### SET TASK
Copy out every line of the listing below word for word, with no changes.

-*-*-

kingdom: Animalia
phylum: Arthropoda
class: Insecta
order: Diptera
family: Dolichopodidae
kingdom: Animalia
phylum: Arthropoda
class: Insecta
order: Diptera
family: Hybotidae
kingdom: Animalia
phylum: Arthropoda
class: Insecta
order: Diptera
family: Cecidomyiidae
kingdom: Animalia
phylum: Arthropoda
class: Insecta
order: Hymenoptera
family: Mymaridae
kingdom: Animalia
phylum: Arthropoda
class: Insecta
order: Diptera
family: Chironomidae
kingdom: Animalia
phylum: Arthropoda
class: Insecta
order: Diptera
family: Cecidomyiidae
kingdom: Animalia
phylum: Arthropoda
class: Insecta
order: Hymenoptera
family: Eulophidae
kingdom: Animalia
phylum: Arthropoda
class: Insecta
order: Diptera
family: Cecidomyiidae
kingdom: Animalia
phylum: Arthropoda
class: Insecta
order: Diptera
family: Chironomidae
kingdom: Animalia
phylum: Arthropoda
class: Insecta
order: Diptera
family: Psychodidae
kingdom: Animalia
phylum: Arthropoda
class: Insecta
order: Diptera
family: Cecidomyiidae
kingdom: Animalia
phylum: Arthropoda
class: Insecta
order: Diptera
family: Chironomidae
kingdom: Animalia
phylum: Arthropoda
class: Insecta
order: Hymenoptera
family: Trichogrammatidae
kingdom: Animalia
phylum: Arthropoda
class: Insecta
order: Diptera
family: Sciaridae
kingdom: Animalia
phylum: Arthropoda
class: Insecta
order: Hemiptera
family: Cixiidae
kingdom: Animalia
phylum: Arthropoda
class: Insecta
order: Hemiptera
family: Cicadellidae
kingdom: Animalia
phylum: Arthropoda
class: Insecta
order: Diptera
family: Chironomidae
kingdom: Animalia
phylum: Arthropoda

-*-*-

### ANSWER TO THE EXERCISE
kingdom: Animalia
phylum: Arthropoda
class: Insecta
order: Diptera
family: Dolichopodidae
kingdom: Animalia
phylum: Arthropoda
class: Insecta
order: Diptera
family: Hybotidae
kingdom: Animalia
phylum: Arthropoda
class: Insecta
order: Diptera
family: Cecidomyiidae
kingdom: Animalia
phylum: Arthropoda
class: Insecta
order: Hymenoptera
family: Mymaridae
kingdom: Animalia
phylum: Arthropoda
class: Insecta
order: Diptera
family: Chironomidae
kingdom: Animalia
phylum: Arthropoda
class: Insecta
order: Diptera
family: Cecidomyiidae
kingdom: Animalia
phylum: Arthropoda
class: Insecta
order: Hymenoptera
family: Eulophidae
kingdom: Animalia
phylum: Arthropoda
class: Insecta
order: Diptera
family: Cecidomyiidae
kingdom: Animalia
phylum: Arthropoda
class: Insecta
order: Diptera
family: Chironomidae
kingdom: Animalia
phylum: Arthropoda
class: Insecta
order: Diptera
family: Psychodidae
kingdom: Animalia
phylum: Arthropoda
class: Insecta
order: Diptera
family: Cecidomyiidae
kingdom: Animalia
phylum: Arthropoda
class: Insecta
order: Diptera
family: Chironomidae
kingdom: Animalia
phylum: Arthropoda
class: Insecta
order: Hymenoptera
family: Trichogrammatidae
kingdom: Animalia
phylum: Arthropoda
class: Insecta
order: Diptera
family: Sciaridae
kingdom: Animalia
phylum: Arthropoda
class: Insecta
order: Hemiptera
family: Cixiidae
kingdom: Animalia
phylum: Arthropoda
class: Insecta
order: Hemiptera
family: Cicadellidae
kingdom: Animalia
phylum: Arthropoda
class: Insecta
order: Diptera
family: Chironomidae
kingdom: Animalia
phylum: Arthropoda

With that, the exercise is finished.